We go through life pursuing our careers, caring for our families, worrying about the state of the world. But all around us, there is more that is happening.
The Psalmist writes:
The heavens rehearse the presence of God, just as the firmament proclaims God’s doing. Day after day speaking gushed forth, just as night after night wisdom is whispered. But of course, there can be no speaking, nor can there be any words; indeed the voices of the heavens and the firmament cannot be heard. Still their voice reverberates throughout creation, their words to the ends of the earth. With them God has made a tent for the sun. It is like a bridegroom emerging from his marriage canopy, like an athlete in prime, ready for the contest. He comes out at one end of the heavens and his course leads him to the other. No one can hide from the heat of the sun.
Even as you read this, the Psalmist tells us, miracles are happening. The sun and the stars are declaring God’s praises. Their voices are reverberating throughout creation, and their words are spreading to the ends of the earth.
And yet all too often, all we hear is the horn of a driver trying to cut in front of us, orthe words of a politician who is bent on taking away the things most dear to us.
How do we find the strength to see the world as it really is?
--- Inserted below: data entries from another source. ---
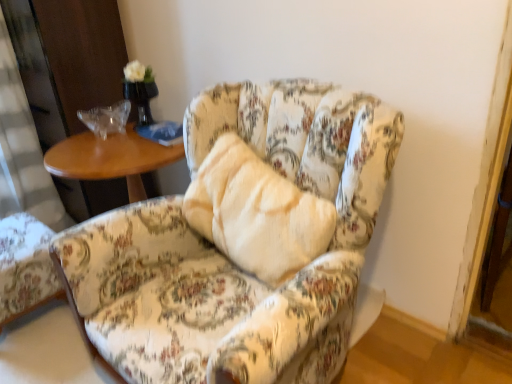
Locate an element on the screen. floral fabric armchair at lower left, which ranks as the 1th chair in left-to-right order is located at coordinates (25, 266).

How much space does floral fabric armchair at lower left, which ranks as the 1th chair in left-to-right order, occupy vertically?

floral fabric armchair at lower left, which ranks as the 1th chair in left-to-right order, is 14.15 inches tall.

What do you see at coordinates (25, 266) in the screenshot? Image resolution: width=512 pixels, height=384 pixels. I see `floral fabric armchair at lower left, the 2th chair in the right-to-left sequence` at bounding box center [25, 266].

The height and width of the screenshot is (384, 512). Identify the location of floral fabric chair at center, placed as the first chair when sorted from right to left. (242, 241).

Describe the element at coordinates (242, 241) in the screenshot. The height and width of the screenshot is (384, 512). I see `floral fabric chair at center, marked as the 2th chair in a left-to-right arrangement` at that location.

At what (x,y) coordinates should I click in order to perform the action: click on floral fabric armchair at lower left, which ranks as the 1th chair in left-to-right order. Please return your answer as a coordinate pair (x, y). Looking at the image, I should click on (25, 266).

Can you confirm if floral fabric chair at center, marked as the 2th chair in a left-to-right arrangement, is positioned to the left of floral fabric armchair at lower left, the 2th chair in the right-to-left sequence?

No, floral fabric chair at center, marked as the 2th chair in a left-to-right arrangement, is not to the left of floral fabric armchair at lower left, the 2th chair in the right-to-left sequence.

Considering their positions, is floral fabric chair at center, marked as the 2th chair in a left-to-right arrangement, located in front of or behind floral fabric armchair at lower left, the 2th chair in the right-to-left sequence?

Clearly, floral fabric chair at center, marked as the 2th chair in a left-to-right arrangement, is in front of floral fabric armchair at lower left, the 2th chair in the right-to-left sequence.

Which is in front, point (343, 303) or point (49, 281)?

The point (343, 303) is in front.

From the image's perspective, is floral fabric chair at center, placed as the first chair when sorted from right to left, located above floral fabric armchair at lower left, the 2th chair in the right-to-left sequence?

Yes.

From a real-world perspective, is floral fabric chair at center, placed as the first chair when sorted from right to left, beneath floral fabric armchair at lower left, the 2th chair in the right-to-left sequence?

No, from a real-world perspective, floral fabric chair at center, placed as the first chair when sorted from right to left, is not beneath floral fabric armchair at lower left, the 2th chair in the right-to-left sequence.

Which of these two, floral fabric chair at center, placed as the first chair when sorted from right to left, or floral fabric armchair at lower left, the 2th chair in the right-to-left sequence, is thinner?

floral fabric armchair at lower left, the 2th chair in the right-to-left sequence, is thinner.

Is floral fabric chair at center, marked as the 2th chair in a left-to-right arrangement, taller or shorter than floral fabric armchair at lower left, which ranks as the 1th chair in left-to-right order?

Considering their sizes, floral fabric chair at center, marked as the 2th chair in a left-to-right arrangement, has more height than floral fabric armchair at lower left, which ranks as the 1th chair in left-to-right order.

Which of these two, floral fabric chair at center, placed as the first chair when sorted from right to left, or floral fabric armchair at lower left, the 2th chair in the right-to-left sequence, is smaller?

floral fabric armchair at lower left, the 2th chair in the right-to-left sequence.

Is floral fabric chair at center, marked as the 2th chair in a left-to-right arrangement, located outside floral fabric armchair at lower left, the 2th chair in the right-to-left sequence?

floral fabric chair at center, marked as the 2th chair in a left-to-right arrangement, lies outside floral fabric armchair at lower left, the 2th chair in the right-to-left sequence,'s area.

Is there a large distance between floral fabric chair at center, placed as the first chair when sorted from right to left, and floral fabric armchair at lower left, which ranks as the 1th chair in left-to-right order?

No, there isn't a large distance between floral fabric chair at center, placed as the first chair when sorted from right to left, and floral fabric armchair at lower left, which ranks as the 1th chair in left-to-right order.

Could you tell me if floral fabric chair at center, marked as the 2th chair in a left-to-right arrangement, is facing floral fabric armchair at lower left, the 2th chair in the right-to-left sequence?

No, floral fabric chair at center, marked as the 2th chair in a left-to-right arrangement, is not facing towards floral fabric armchair at lower left, the 2th chair in the right-to-left sequence.

What's the angular difference between floral fabric chair at center, marked as the 2th chair in a left-to-right arrangement, and floral fabric armchair at lower left, which ranks as the 1th chair in left-to-right order,'s facing directions?

floral fabric chair at center, marked as the 2th chair in a left-to-right arrangement, and floral fabric armchair at lower left, which ranks as the 1th chair in left-to-right order, are facing 177 degrees away from each other.

At what (x,y) coordinates should I click in order to perform the action: click on chair located above the floral fabric armchair at lower left, the 2th chair in the right-to-left sequence (from a real-world perspective). Please return your answer as a coordinate pair (x, y). Image resolution: width=512 pixels, height=384 pixels. Looking at the image, I should click on (242, 241).

Is floral fabric armchair at lower left, the 2th chair in the right-to-left sequence, at the left side of floral fabric chair at center, marked as the 2th chair in a left-to-right arrangement?

Correct, you'll find floral fabric armchair at lower left, the 2th chair in the right-to-left sequence, to the left of floral fabric chair at center, marked as the 2th chair in a left-to-right arrangement.

Considering the positions of objects floral fabric armchair at lower left, which ranks as the 1th chair in left-to-right order, and floral fabric chair at center, marked as the 2th chair in a left-to-right arrangement, in the image provided, who is behind, floral fabric armchair at lower left, which ranks as the 1th chair in left-to-right order, or floral fabric chair at center, marked as the 2th chair in a left-to-right arrangement,?

floral fabric armchair at lower left, which ranks as the 1th chair in left-to-right order, is behind.

Considering the points (11, 246) and (367, 218), which point is behind, point (11, 246) or point (367, 218)?

The point (11, 246) is more distant.

From the picture: From the image's perspective, is floral fabric armchair at lower left, which ranks as the 1th chair in left-to-right order, on floral fabric chair at center, marked as the 2th chair in a left-to-right arrangement?

No, from the image's perspective, floral fabric armchair at lower left, which ranks as the 1th chair in left-to-right order, is not on top of floral fabric chair at center, marked as the 2th chair in a left-to-right arrangement.

From a real-world perspective, does floral fabric armchair at lower left, which ranks as the 1th chair in left-to-right order, sit lower than floral fabric chair at center, marked as the 2th chair in a left-to-right arrangement?

Yes, from a real-world perspective, floral fabric armchair at lower left, which ranks as the 1th chair in left-to-right order, is beneath floral fabric chair at center, marked as the 2th chair in a left-to-right arrangement.

Between floral fabric armchair at lower left, the 2th chair in the right-to-left sequence, and floral fabric chair at center, marked as the 2th chair in a left-to-right arrangement, which one has larger width?

Wider between the two is floral fabric chair at center, marked as the 2th chair in a left-to-right arrangement.

Considering the relative sizes of floral fabric armchair at lower left, the 2th chair in the right-to-left sequence, and floral fabric chair at center, marked as the 2th chair in a left-to-right arrangement, in the image provided, is floral fabric armchair at lower left, the 2th chair in the right-to-left sequence, shorter than floral fabric chair at center, marked as the 2th chair in a left-to-right arrangement,?

Yes, floral fabric armchair at lower left, the 2th chair in the right-to-left sequence, is shorter than floral fabric chair at center, marked as the 2th chair in a left-to-right arrangement.

Considering the relative sizes of floral fabric armchair at lower left, the 2th chair in the right-to-left sequence, and floral fabric chair at center, placed as the first chair when sorted from right to left, in the image provided, is floral fabric armchair at lower left, the 2th chair in the right-to-left sequence, bigger than floral fabric chair at center, placed as the first chair when sorted from right to left,?

Incorrect, floral fabric armchair at lower left, the 2th chair in the right-to-left sequence, is not larger than floral fabric chair at center, placed as the first chair when sorted from right to left.

Is floral fabric armchair at lower left, the 2th chair in the right-to-left sequence, located outside floral fabric chair at center, marked as the 2th chair in a left-to-right arrangement?

Yes, floral fabric armchair at lower left, the 2th chair in the right-to-left sequence, is not within floral fabric chair at center, marked as the 2th chair in a left-to-right arrangement.

Is floral fabric armchair at lower left, the 2th chair in the right-to-left sequence, next to floral fabric chair at center, marked as the 2th chair in a left-to-right arrangement?

No, floral fabric armchair at lower left, the 2th chair in the right-to-left sequence, is not making contact with floral fabric chair at center, marked as the 2th chair in a left-to-right arrangement.

Is floral fabric armchair at lower left, the 2th chair in the right-to-left sequence, facing towards floral fabric chair at center, placed as the first chair when sorted from right to left?

No.

This screenshot has width=512, height=384. What are the coordinates of `chair located underneath the floral fabric chair at center, placed as the first chair when sorted from right to left (from a real-world perspective)` in the screenshot? It's located at (25, 266).

Locate an element on the screen. The height and width of the screenshot is (384, 512). chair to the right of floral fabric armchair at lower left, the 2th chair in the right-to-left sequence is located at coordinates (242, 241).

At what (x,y) coordinates should I click in order to perform the action: click on chair that appears on the left of floral fabric chair at center, marked as the 2th chair in a left-to-right arrangement. Please return your answer as a coordinate pair (x, y). The image size is (512, 384). Looking at the image, I should click on (25, 266).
How do we put aside the cares of the moment so that we can recognize the eternal?
Perhaps, it comes from prayer – from pouring out our fears before the Holy One just as the Psalmist did, from confessing our limitations and our mistakes, and from admitting that we are only here through God’s grace.
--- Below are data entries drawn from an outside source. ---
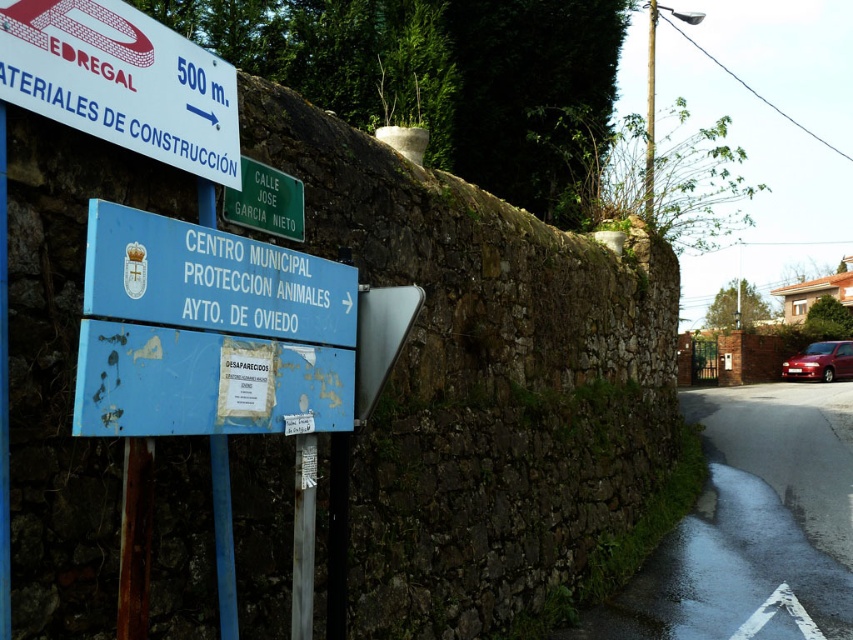
Question: Is green plastic street sign at upper center to the left of shiny red car at right from the viewer's perspective?

Choices:
 (A) no
 (B) yes

Answer: (B)

Question: Does blue painted metal sign at center have a greater width compared to green plastic street sign at upper center?

Choices:
 (A) yes
 (B) no

Answer: (A)

Question: Which point is farther from the camera taking this photo?

Choices:
 (A) (804, 365)
 (B) (276, 227)

Answer: (A)

Question: Is green plastic street sign at upper center smaller than shiny red car at right?

Choices:
 (A) yes
 (B) no

Answer: (A)

Question: Which point is closer to the camera taking this photo?

Choices:
 (A) (267, 216)
 (B) (161, 58)

Answer: (B)

Question: Which point is farther from the camera taking this photo?

Choices:
 (A) (177, 227)
 (B) (846, 369)
 (C) (236, 204)

Answer: (B)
And perhaps, it comes from study – from the kind of study that helps us to confront ultimate truths. We study with others, and we learn that none of us are all powerful, that we will die, in the words of the Talmud, with only half our dreams accomplished.
And perhaps, it comes from doing acts of loving kindness, from seeing that for all our limitations, we still have the power to help each other. Avodah (prayer), Torah (study), and Gimilut Chassadim (acts of loving kindness), those are the things, said the rabbis, that the whole world stands on.
And perhaps, there is one other thing that can help us see what the Psalmist discovered: a sense of wonder.
Abraham Joshua Heschel described the worldview of what he called, “Biblical man” – the ancient Jew who lived in a primitive world. The Biblical man had no electricity, no street lights to light up the night. He had no idea of cause and effect, no idea of science.
How frightening it must have been for Biblical man to see the sunset, to know that darkness was coming, and that thieves might come out in the night. But in the darkness, in a world with no artificial light, Biblical man could see the stars in all their brightness, and he could be amazed at the beauty of the heavens. The heavens rehearse the presence of God.
God meant us, of course, to discover electricity, to light up the streets, and find cures for deadly diseases. God wanted us to be his partners. But God never wanted us to lose our sense of wonder.
And this is why the Holy One gave us Shabbat – a time to be, not to do, a time to wonder, not to change. Each week, we light candles, and each week, we sing the Psalm for Shabbat. “It is good to give thanks to Adonai.” the Psalmist tells us. It is good for us to stop, to rest, and to be thankful for the week that has passed.
There’s a tradition that each week, as we light the candles and say kiddush, the soul of the world is renewed.
But perhaps, it is not only the world that is renewed. As we light the candles and say the kiddush, we too are renewed. We take a moment to experience the wonder, to put our false sense of mastery aside. And we, too, find the strength to last another week.